Which brings us on to:
2. The unavoidably subjective distinctions which will have to be made by those in a position to apply the definition in practice, between free speech and “a type of racism that targets expressions of Muslimness”.
On p11 of the Executive summary the APPG tell us:
“…the aim of establishing a working definition of Islamophobia has neither been motivated by, nor is intended to curtail, free speech or criticism of Islam as a religion. Evidence read and heard by the group clearly delineated between the desirability of criticism, debate and free discussion of Islam as a religion – by Muslims and non-Muslim participants in the inquiry – and the victimisation of Muslims through the targeting of expressions of Muslimness to deny or impair their fundamental freedoms and human rights.”
So that’s okay then, I can criticise Islam, presumably including its god, as long as I do not target Muslims’ expressions of Muslimness.
Except that on p35 they endorse these views from two of their contributors:
“Ali and Witham further their concern about the boundaries between Islamophobia and free speech by arguing that “there is no ‘good faith’ criticism of Islam”. Central in their argument is the concept of inseparability of race and religion, whereby an attack on the religion cannot be separated from an attack on the race because both concepts are constructs adopted “as a means of categorising colonial subjects”. As such, the recourse to the notion of free speech and a supposed right to criticise Islam results in nothing more than another subtle form of anti-Muslim racism, whereby the criticism humiliates, marginalises, and stigmatises Muslims. One, real life example of this concerns the issue of ‘grooming gangs’: “Participants reported being told that ‘Mohammed is a paedophile’, for instance. This comment does not,in a strictly grammatical sense, have the victim themselves as subject, but is rather an example of the ‘criticism of Islam’ as it is actually articulated and experienced. Yet, clearly, it is aimed at (and can achieve) harm to individual Muslims, and is not rooted in any meaningful theological debate but rather in a racist attempt to ‘other’ Muslims in general, associating them with the crime our society sees as most abhorrent of all.”
and on p57 of the Conclusion they describe calling Mohammed a paedophile (along with several other arguably factual statements about Islam and Muslims) as a “symbol associated with classic Islamophobia”.
I maintain that the characters of both Allah and Mohammed are central to the theological debate about the truth or falsity of the religion of Islam. In my view Allah’s all too human character flaws make him an unlikely candidate for the position of Creator of the Universe. Likewise Mohammed’s rap sheet, including much more than paedophilia, is an indication of his untrustworthiness as the sole witness to the supposed Creator’s revelation.

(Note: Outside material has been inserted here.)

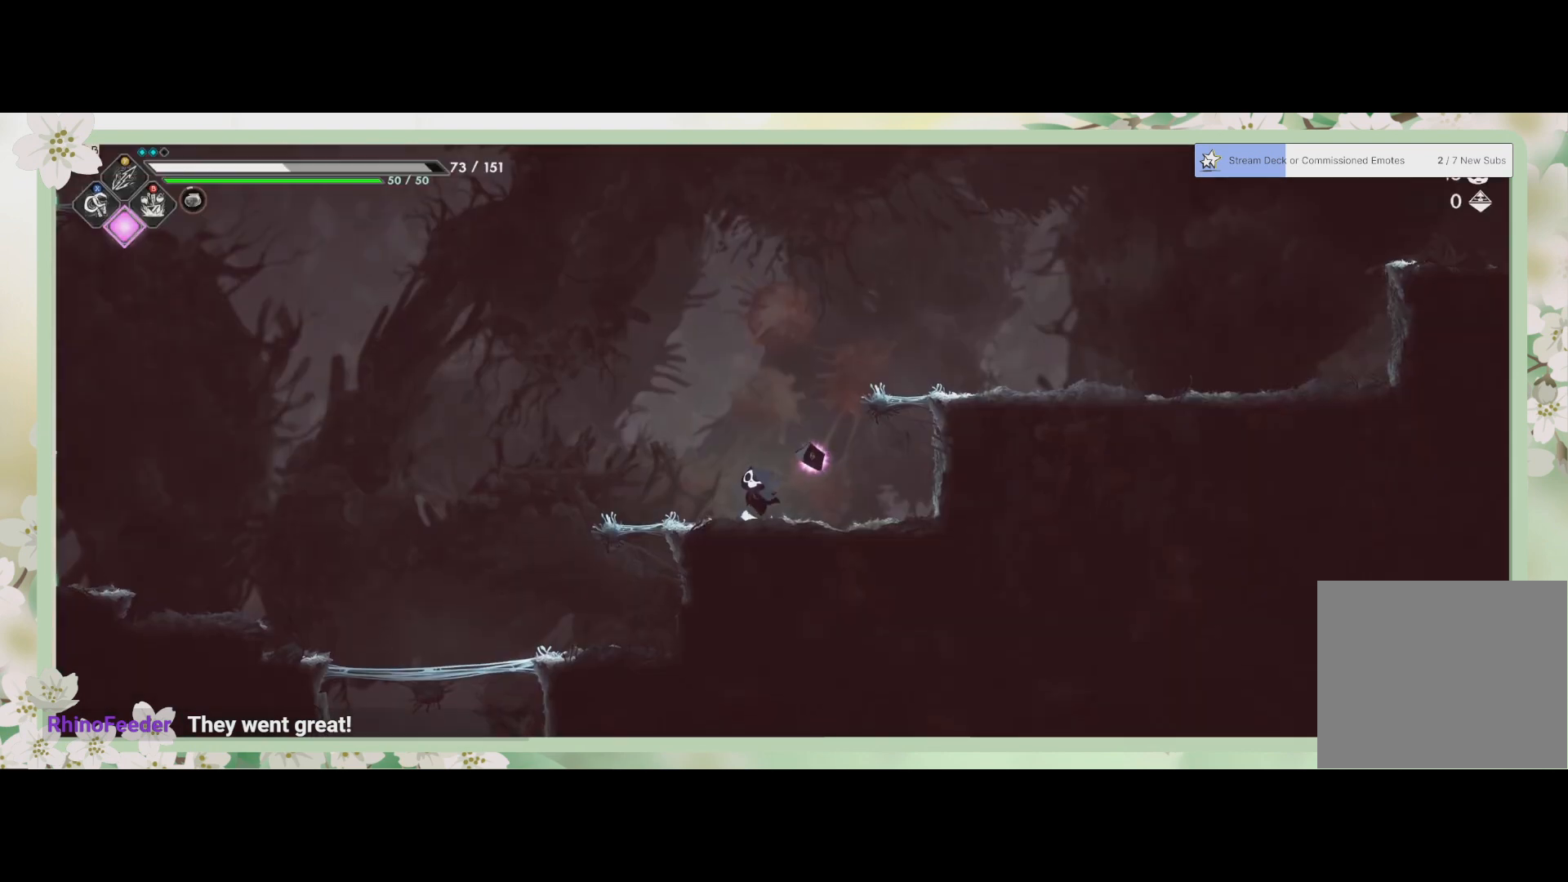
{"buttons": ["CROSS"], "left_stick": "left", "events": [[267, "left_stick", "down-left"], [367, "left_stick", "left"], [467, "CROSS", "down"]]}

But the APPG appear to regard making such claims as unavoidably directed at Muslims and therefore Islamophobic. I wonder what criticisms I can make of Islam that are not trumped by concern for the sensibilities of Muslims.
At best, the verdict on such criticisms will depend on the judgment of the individuals in authority armed with this definition. If it becomes officially accepted, and some councils have already accepted it, your fate, if you dare to express an opinion about Islam, will depend on the subjective interpretation of any social workers, teachers, policemen, employers etc you have dealings with.
At worst, despite the APPG’s protestations about free speech, we could find ourselves subject to official sanctions, and their enforcers, against any criticism of Islam. There is a word for such an arrangement…Sharia.